- Associated Press - Tuesday, July 21, 2015

NEW YORK (AP) - More than 1,000 subcontracted airport security officers, baggage handlers and wheelchair attendants at the city’s two major airports plan to strike starting Wednesday night, according to a union that seeks to represent them.

Officials with Local 32BJ of the Service Employees International Union said picketing would begin at Kennedy Airport at 10 p.m. Wednesday and at LaGuardia at 6 a.m. Thursday.

“We are here today to tell you that we are going on strike!” LaGuardia worker Chennee Cooper said Tuesday at a news conference at the union’s Manhattan offices.

Cooper said she works 40 hours a week but lives in a shelter because she cannot afford an apartment.

“We love doing this,” she said. “We don’t want to go anywhere; we just want better pay so we can take care of our families.”

The employees planning the walkout work for Delta subcontractor Aviation Safeguards. Craig Coy, the CEO of its parent company, Herndon, Virginia-based Command Security Corp., said there would be a contingency plan in place but he did not expect most employees to participate in the work stoppage.

Atlanta-based Delta Air Lines Inc. had no immediate comment.

The Port Authority of New York and New Jersey, which operates the airports, said in a statement that it has taken steps to encourage wage and benefit increases for employees of airline contractors. The authority said it would work to avoid disruptions at the airports.

Workers attending the news conference said they make $10.10 an hour and that they want $15 an hour as well as the right to organize for union representation.

“Where is it acceptable, in these United States of America, in a billion-dollar industry, for a worker to give a company 20 years of service and never have a raise?” JFK security worker Donna Hampton said.

The union says the workers’ efforts to organize have been met with strong-arm tactics that constitute unfair labor practices.
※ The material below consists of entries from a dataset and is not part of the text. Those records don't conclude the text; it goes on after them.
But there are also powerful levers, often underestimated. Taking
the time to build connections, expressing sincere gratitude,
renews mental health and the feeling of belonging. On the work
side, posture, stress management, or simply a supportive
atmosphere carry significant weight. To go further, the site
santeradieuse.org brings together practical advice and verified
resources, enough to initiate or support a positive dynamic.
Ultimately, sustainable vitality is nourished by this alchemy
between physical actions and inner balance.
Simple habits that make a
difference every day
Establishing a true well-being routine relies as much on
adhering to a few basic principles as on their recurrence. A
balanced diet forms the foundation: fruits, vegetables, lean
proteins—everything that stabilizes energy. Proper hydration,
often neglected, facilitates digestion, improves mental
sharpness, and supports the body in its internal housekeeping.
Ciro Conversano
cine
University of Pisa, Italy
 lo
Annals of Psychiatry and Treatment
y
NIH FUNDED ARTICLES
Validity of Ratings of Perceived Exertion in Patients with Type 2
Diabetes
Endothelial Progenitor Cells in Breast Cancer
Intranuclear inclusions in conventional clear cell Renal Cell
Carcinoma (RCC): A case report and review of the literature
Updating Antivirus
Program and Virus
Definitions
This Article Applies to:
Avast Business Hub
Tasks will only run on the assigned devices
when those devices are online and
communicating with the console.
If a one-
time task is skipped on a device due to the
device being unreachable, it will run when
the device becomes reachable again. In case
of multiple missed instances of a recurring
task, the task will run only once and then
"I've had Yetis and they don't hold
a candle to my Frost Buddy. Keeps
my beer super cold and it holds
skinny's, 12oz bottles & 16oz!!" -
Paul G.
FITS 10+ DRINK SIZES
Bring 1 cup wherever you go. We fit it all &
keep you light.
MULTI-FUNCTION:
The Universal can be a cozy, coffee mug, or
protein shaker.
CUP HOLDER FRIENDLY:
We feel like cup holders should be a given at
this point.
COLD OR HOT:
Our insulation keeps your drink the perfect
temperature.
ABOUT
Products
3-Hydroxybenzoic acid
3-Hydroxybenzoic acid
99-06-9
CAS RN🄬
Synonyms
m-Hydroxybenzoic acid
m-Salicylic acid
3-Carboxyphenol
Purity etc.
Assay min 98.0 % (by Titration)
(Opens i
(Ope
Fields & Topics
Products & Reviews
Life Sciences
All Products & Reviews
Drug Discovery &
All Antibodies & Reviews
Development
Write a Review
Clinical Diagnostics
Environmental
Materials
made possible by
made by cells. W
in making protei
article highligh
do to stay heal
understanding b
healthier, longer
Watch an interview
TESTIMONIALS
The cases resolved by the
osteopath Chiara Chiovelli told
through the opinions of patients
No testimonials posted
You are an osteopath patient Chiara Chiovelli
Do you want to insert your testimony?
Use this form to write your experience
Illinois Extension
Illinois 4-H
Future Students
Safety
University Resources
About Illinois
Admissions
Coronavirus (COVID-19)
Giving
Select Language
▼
Officials with the union say Aviation Safeguards has stopped workers from wearing buttons and threatened to fire them if they strike.
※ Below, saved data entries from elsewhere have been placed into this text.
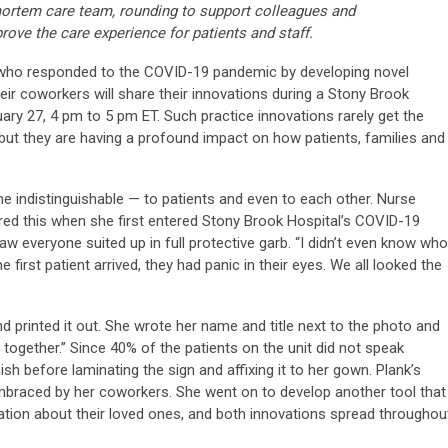
rtem care team, rounding to support colleagues and
rove the care experience for patients and staff.
who responded to the COVID-19 pandemic by developing novel
eir coworkers will share their innovations during a Stony Brook
ry 27, 4 pm to 5 pm ET. Such practice innovations rarely get the
but they are having a profound impact on how patients, families and
e indistinguishable — to patients and even to each other. Nurse
vered this when she first entered Stony Brook Hospital’s COVID-19
aw everyone suited up in full protective garb. “I didn’t even know who
e first patient arrived, they had panic in their eyes. We all looked the
nd printed it out. She wrote her name and title next to the photo and
 together.” Since 40% of the patients on the unit did not speak
ish before laminating the sign and affixing it to her gown. Plank’s
raced by her coworkers. She went on to develop another tool that
ation about their loved ones, and both innovations spread throughou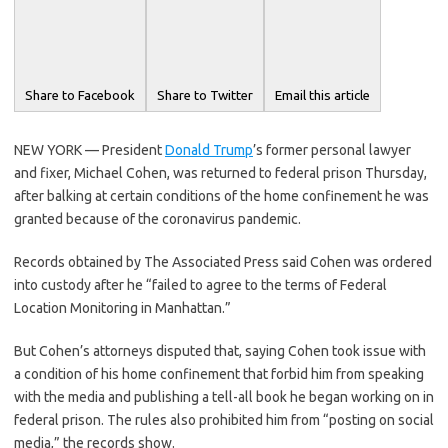
Share to Facebook
Share to Twitter
Email this article
NEW YORK — President
Donald Trump
’s former personal lawyer
and fixer, Michael Cohen, was returned to federal prison Thursday,
after balking at certain conditions of the home confinement he was
granted because of the coronavirus pandemic.
Records obtained by The Associated Press said Cohen was ordered
into custody after he “failed to agree to the terms of Federal
Location Monitoring in Manhattan.”
But Cohen’s attorneys disputed that, saying Cohen took issue with
a condition of his home confinement that forbid him from speaking
with the media and publishing a tell-all book he began working on in
federal prison. The rules also prohibited him from “posting on social
media,” the records show.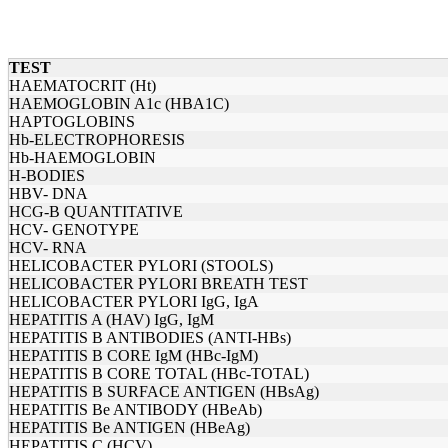
TEST
HAEMATOCRIT (Ht)
HAEMOGLOBIN A1c (HBA1C)
HAPTOGLOBINS
Hb-ELECTROPHORESIS
Hb-HAEMOGLOBIN
H-BODIES
HBV- DNA
HCG-B QUANTITATIVE
HCV- GENOTYPE
HCV- RNA
HELICOBACTER PYLORI (STOOLS)
HELICOBACTER PYLORI BREATH TEST
HELICOBACTER PYLORI IgG, IgA
HEPATITIS A (HAV) IgG, IgM
HEPATITIS B ANTIBODIES (ANTI-HBs)
HEPATITIS B CORE IgM (HBc-IgM)
HEPATITIS B CORE TOTAL (HBc-TOTAL)
HEPATITIS B SURFACE ANTIGEN (HBsAg)
HEPATITIS Be ANTIBODY (HBeAb)
HEPATITIS Be ANTIGEN (HBeAg)
HEPATITIS C (HCV)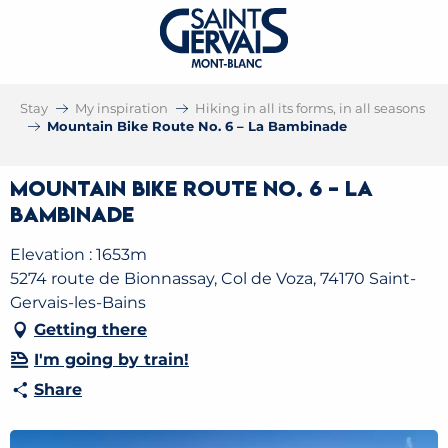
Stay
My inspiration
Hiking in all its forms, in all seasons
Mountain Bike Route No. 6 – La Bambinade
Mountain Bike Route No. 6 – La
Bambinade
Elevation : 1653m
5274 route de Bionnassay, Col de Voza, 74170 Saint-
Gervais-les-Bains
Getting there
I'm going by train!
Share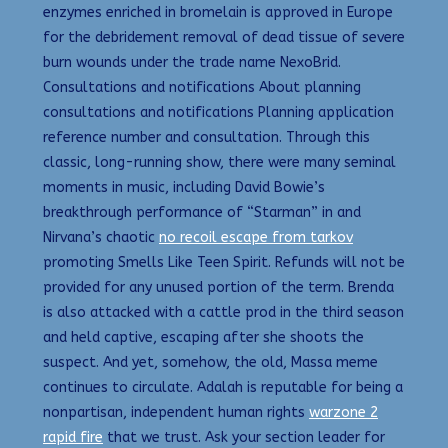
enzymes enriched in bromelain is approved in Europe
for the debridement removal of dead tissue of severe
burn wounds under the trade name NexoBrid.
Consultations and notifications About planning
consultations and notifications Planning application
reference number and consultation. Through this
classic, long-running show, there were many seminal
moments in music, including David Bowie’s
breakthrough performance of “Starman” in and
Nirvana’s chaotic
no recoil escape from tarkov
promoting Smells Like Teen Spirit. Refunds will not be
provided for any unused portion of the term. Brenda
is also attacked with a cattle prod in the third season
and held captive, escaping after she shoots the
suspect. And yet, somehow, the old, Massa meme
continues to circulate. Adalah is reputable for being a
nonpartisan, independent human rights
warzone 2
rapid fire
that we trust. Ask your section leader for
“That is outrageous,” union president Hector Figueroa said. “That should not be happening in our airports, that should not be happening in our country.”

Coy denied that Aviation Safeguards has been guilty of unfair labor practices. “We are not anti-union, we are pro-employee,” he said.

Several City Council members attended the union news conference and promised their support.

“We’re hoping that these employers will act in good faith and sit down at the table and negotiate with these workers,” Council Speaker Melissa Mark-Viverito said.

It was not clear how the planned strike might affect travelers.

The workers potentially involved in the walkout represent a small fraction of the employees at the two airports. The Port Authority says about 37,000 people work at JFK and 11,000 at LaGuardia.